Your assignment: Print without any alteration every line of the records below, from the very first line through the line that contains "Visitekaartjes gefilterd door", inclusive.

Data:
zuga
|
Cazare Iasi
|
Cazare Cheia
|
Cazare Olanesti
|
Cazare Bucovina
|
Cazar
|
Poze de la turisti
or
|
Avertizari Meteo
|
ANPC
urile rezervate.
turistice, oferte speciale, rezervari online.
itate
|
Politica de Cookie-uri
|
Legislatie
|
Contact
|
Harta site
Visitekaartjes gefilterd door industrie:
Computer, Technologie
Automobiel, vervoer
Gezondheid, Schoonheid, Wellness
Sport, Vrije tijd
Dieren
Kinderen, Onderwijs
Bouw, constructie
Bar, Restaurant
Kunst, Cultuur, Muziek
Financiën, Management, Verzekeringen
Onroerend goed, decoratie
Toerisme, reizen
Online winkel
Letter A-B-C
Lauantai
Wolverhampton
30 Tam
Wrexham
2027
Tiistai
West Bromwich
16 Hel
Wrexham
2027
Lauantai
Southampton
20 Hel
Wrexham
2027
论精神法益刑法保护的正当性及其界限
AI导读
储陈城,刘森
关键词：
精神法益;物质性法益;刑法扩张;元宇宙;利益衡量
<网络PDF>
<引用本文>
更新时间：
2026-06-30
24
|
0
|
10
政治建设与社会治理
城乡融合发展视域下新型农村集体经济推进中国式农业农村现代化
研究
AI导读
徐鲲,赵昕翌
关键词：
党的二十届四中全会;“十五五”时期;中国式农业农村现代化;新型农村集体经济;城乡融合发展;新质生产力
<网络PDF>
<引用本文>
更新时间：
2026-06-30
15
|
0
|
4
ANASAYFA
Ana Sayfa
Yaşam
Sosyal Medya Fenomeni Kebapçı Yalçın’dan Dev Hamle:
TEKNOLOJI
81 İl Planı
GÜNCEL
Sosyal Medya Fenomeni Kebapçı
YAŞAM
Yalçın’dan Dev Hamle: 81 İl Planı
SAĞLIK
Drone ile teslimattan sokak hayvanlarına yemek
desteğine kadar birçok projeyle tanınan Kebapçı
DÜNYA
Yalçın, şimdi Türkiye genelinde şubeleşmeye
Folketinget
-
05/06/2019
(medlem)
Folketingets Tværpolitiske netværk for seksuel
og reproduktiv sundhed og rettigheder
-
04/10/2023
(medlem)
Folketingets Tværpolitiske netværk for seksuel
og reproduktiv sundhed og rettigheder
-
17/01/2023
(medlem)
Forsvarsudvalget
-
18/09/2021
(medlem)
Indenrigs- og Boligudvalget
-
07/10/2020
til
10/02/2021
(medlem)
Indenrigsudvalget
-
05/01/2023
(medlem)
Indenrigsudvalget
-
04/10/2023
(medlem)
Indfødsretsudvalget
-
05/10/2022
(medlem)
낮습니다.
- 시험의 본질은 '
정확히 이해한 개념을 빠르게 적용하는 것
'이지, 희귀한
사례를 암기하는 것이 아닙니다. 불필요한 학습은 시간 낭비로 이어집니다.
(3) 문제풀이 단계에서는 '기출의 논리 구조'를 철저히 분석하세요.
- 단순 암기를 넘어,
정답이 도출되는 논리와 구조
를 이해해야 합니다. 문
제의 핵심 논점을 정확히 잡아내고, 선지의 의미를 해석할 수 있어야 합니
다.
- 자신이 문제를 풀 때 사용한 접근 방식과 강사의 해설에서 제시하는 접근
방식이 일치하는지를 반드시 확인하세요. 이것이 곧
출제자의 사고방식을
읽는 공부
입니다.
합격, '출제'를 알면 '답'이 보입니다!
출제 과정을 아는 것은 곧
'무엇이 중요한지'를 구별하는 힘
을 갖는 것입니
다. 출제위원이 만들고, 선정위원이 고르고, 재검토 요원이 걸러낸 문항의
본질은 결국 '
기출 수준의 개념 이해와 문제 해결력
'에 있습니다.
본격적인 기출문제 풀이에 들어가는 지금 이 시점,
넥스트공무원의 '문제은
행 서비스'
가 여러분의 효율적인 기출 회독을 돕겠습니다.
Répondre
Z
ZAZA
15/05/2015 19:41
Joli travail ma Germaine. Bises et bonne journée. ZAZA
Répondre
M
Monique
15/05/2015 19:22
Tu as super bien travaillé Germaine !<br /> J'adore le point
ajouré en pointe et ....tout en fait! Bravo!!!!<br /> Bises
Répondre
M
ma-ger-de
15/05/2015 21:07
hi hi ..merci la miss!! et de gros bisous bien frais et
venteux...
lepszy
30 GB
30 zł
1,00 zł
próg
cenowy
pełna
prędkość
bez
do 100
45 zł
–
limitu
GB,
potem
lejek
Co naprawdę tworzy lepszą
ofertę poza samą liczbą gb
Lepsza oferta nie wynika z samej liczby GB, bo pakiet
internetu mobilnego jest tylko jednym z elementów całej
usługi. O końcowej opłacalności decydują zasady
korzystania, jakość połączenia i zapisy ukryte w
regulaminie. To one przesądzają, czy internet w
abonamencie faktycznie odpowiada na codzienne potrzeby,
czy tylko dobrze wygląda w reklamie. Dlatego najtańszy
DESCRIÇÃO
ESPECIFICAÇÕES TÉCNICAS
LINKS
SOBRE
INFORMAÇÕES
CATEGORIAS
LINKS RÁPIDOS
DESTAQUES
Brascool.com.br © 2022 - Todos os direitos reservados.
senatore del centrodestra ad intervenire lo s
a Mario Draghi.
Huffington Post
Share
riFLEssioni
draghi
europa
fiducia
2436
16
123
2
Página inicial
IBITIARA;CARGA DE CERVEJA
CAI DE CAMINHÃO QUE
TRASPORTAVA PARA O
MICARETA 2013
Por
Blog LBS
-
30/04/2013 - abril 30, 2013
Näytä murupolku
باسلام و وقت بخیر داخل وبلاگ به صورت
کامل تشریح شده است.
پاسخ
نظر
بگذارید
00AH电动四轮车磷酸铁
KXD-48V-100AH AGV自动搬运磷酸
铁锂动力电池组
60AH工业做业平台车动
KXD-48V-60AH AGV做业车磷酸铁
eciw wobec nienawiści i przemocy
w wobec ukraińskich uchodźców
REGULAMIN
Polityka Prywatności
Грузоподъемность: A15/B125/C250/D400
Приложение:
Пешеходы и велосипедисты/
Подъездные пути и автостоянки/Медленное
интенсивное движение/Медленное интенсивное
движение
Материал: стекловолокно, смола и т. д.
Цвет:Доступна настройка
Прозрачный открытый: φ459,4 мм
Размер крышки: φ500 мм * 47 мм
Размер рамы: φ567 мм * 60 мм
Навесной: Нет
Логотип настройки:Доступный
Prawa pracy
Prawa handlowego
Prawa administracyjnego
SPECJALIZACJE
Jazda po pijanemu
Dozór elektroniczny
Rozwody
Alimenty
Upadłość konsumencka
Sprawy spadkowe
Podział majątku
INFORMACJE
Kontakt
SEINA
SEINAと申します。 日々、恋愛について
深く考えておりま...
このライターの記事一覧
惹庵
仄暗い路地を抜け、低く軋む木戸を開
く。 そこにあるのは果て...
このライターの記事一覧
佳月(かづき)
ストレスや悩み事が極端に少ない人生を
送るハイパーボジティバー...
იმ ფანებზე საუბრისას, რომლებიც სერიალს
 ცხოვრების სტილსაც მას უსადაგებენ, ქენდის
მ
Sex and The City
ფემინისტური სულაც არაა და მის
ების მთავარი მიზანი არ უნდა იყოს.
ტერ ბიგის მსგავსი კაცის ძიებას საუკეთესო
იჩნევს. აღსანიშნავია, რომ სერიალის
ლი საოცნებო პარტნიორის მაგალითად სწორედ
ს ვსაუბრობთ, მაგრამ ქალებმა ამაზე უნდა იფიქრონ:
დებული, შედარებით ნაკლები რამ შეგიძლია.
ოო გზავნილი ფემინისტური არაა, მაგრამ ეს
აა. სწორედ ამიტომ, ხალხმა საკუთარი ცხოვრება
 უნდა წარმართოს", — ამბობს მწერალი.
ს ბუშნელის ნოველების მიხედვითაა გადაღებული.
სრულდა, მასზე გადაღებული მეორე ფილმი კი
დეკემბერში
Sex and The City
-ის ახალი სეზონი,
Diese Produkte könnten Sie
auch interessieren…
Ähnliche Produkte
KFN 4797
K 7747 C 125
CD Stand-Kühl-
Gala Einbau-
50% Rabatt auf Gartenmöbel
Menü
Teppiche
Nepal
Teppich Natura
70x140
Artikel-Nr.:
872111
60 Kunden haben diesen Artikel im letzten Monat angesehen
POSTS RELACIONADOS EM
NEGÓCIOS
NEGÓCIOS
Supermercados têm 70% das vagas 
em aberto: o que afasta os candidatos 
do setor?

Task response:
zuga
|
Cazare Iasi
|
Cazare Cheia
|
Cazare Olanesti
|
Cazare Bucovina
|
Cazar
|
Poze de la turisti
or
|
Avertizari Meteo
|
ANPC
urile rezervate.
turistice, oferte speciale, rezervari online.
itate
|
Politica de Cookie-uri
|
Legislatie
|
Contact
|
Harta site
Visitekaartjes gefilterd door industrie:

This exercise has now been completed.